Known for his succinct language and sparse prose, Hemingway’s writing often invites readers to read between the lines to infer emotional dynamics between characters. Murakami emulates this sparse style, particularly in the titular story of the collection, “Men Without Women.” In this story, the narrator receives a phone call in the middle of the night and learns that a former girlfriend of his died. In the aftermath, he realizes that he joins the men without women: “By the end of the title story, its narrator has concluded, in appropriately Hemingwayesque fashion, that when you lose one woman, you lose them all: you become, somehow, the representative of the category ‘men without women’, alone but not singular” (Harrison). The story itself is the shortest of the collection, happening over the course of a few moments in one night. Like Hemingway’s characters, the narrator works through absolutes, believing that the loss of the first woman he loved distances him from other women forever. Across both works, men work to process their emotions and understand the relationships they have with women.
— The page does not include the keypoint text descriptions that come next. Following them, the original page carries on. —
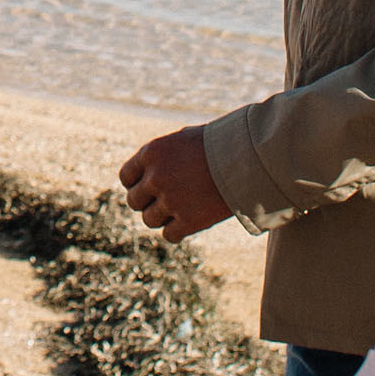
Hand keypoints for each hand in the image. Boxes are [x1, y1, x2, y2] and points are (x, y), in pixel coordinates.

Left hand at [117, 125, 227, 243]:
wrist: (248, 159)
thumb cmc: (219, 145)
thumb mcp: (184, 140)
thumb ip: (162, 157)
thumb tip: (147, 173)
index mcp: (151, 153)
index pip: (126, 177)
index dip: (136, 184)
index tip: (148, 187)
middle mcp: (155, 177)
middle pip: (134, 201)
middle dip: (148, 202)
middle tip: (165, 200)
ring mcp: (170, 200)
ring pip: (149, 220)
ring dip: (163, 217)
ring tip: (181, 209)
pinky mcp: (187, 221)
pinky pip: (168, 234)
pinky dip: (177, 231)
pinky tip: (188, 222)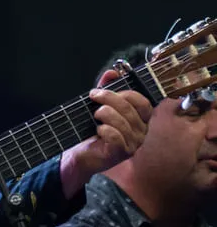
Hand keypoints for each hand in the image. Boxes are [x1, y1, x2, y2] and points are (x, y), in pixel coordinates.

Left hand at [60, 71, 152, 197]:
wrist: (81, 153)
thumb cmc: (93, 130)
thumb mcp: (100, 106)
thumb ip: (107, 88)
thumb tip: (112, 72)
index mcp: (141, 120)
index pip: (143, 103)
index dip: (126, 93)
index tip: (103, 90)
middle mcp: (141, 133)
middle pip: (129, 109)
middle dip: (109, 98)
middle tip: (94, 96)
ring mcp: (134, 144)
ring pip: (122, 122)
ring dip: (104, 114)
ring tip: (95, 116)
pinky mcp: (122, 153)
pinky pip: (116, 136)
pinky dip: (104, 130)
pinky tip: (98, 130)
Murakami takes inspiration from other classic works in the stories of Men Without Women. In the story “Samsa in Love,” Murakami returns to the Prague of Kafka’s novella, The Metamorphosis. In Kafka’s original story, Gregor Samsa wakes up one morning as a giant bug. Murakami inverts this beginning and the narrative as a whole by having the transformation be that of a bug into the man of Gregor Samsa. In the story, Samsa wakes and finds himself disgusted and confused by his new, fleshy body. He has no memory of being Gregor Samsa before, and sees the world through human eyes for the first time.
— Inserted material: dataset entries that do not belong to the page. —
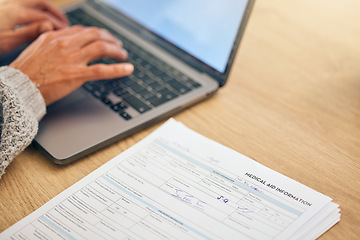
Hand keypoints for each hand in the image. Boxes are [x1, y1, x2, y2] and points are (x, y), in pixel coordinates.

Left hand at [0, 0, 68, 53]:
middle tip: (65, 24)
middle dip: (56, 12)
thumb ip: (29, 33)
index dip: (59, 25)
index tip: (68, 33)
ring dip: (47, 8)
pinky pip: (25, 3)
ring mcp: (7, 3)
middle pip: (42, 3)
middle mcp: (12, 4)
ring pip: (34, 1)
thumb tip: (48, 26)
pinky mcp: (3, 6)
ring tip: (54, 20)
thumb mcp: (9, 41)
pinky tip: (38, 19)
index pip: (45, 16)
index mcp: (16, 13)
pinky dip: (36, 9)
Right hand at [10, 26, 133, 104]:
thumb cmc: (26, 71)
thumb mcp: (37, 48)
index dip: (96, 34)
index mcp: (55, 37)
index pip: (82, 30)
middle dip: (110, 39)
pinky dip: (118, 69)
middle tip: (118, 45)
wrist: (19, 87)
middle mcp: (65, 44)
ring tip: (123, 55)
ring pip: (101, 48)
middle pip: (95, 35)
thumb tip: (63, 36)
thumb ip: (52, 41)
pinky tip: (128, 69)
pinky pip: (102, 70)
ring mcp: (72, 59)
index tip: (103, 38)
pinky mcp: (76, 75)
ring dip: (116, 50)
The unique perspective that Murakami cultivates through this inversion of the plot furthers Murakami’s exploration of men’s attachments to women. Samsa wakes up alone, and his only interactions are with a woman with a hunched back who arrives to fix a lock in the house. While she is there, Samsa experiences new emotions and physical reactions, all related to his fascination with and attraction to her. There is a certain sense of ambiguity for this character, as he discovers the world as a human, rather than a bug. Kafka also employed ambiguity in the work, treating the story as an allegory. In certain ways, Murakami does exactly that, exploring the world of The Metamorphosis but having the transformation be internal rather than external. While Kafka’s Samsa wakes as a bug, becoming an outcast in the world, Murakami’s Samsa experiences his first day as a human, learning how to fit in.